The afternoon my four-year-old took a purple crayon to pages 32 through 37 in my first edition of Mark Strand’s Dark Harbor, all I could do was prop a lawn chair in the yard and watch the traffic pass, watch the neighborhood sparrows enter and exit the neighborhood trees, and stare up at the sky wandering between clouds
until something at first unurgent and almost weightless, then heavy and irrepressibly sad crashed along a coast inside—not for the ruined book, personalized the year before Strand fell ill, but for “the tedious enactment of duration” and the “ultimate stillness”
that awaits us all. My chest swelled with gloom as I thought of the black eddies inside the lungs of the drowned, of the orphaned moon, summer escaping over arid hills. I wanted to break into sobs but couldn’t, out there on the centipede grass, in full public view, wanted to blubber for the stricken and constitutionally glum
who will never sprawl naked under stars, imagining the masts and sternlights of vessels anchored in night’s dark harbor, who never stop feeling trapped, like lakes in winter, under foot-thick glass. From the porch, my daughter cried Daddy, and before I knew it her head lay buried in my chest, and she kept whimpering sorry, sorry
until it turned to sorrow—for the silences between people that sweep on and on down empty tunnels, and the seeds of hope that blossom backward, opening in blackness, and the everyday lives reaching for a little sweetness, as if for a jar of preserves on a topmost pantry shelf.
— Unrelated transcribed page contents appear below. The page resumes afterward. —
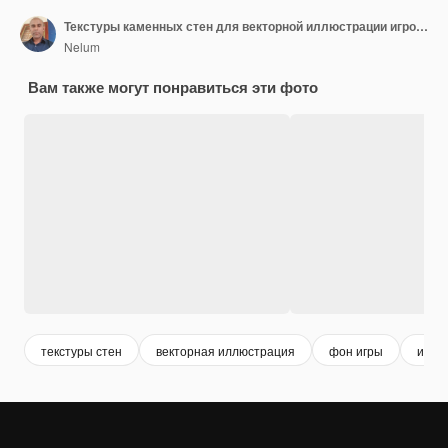
Текстуры каменных стен для векторной иллюстрации игрового фона
Nelum
Вам также могут понравиться эти фото
текстуры стен
векторная иллюстрация
фон игры
игро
I held my daughter and told her not to worry, the book could be replaced, though it could not. People, I said, are more important than books. But I didn’t talk about that precious, obscure haven everyone strains to find, or bring up “the great nought and deep night without stars.” Nor say that books outlive their authors, or that one of her father’s favorites had set off, not long before—never, child, to return.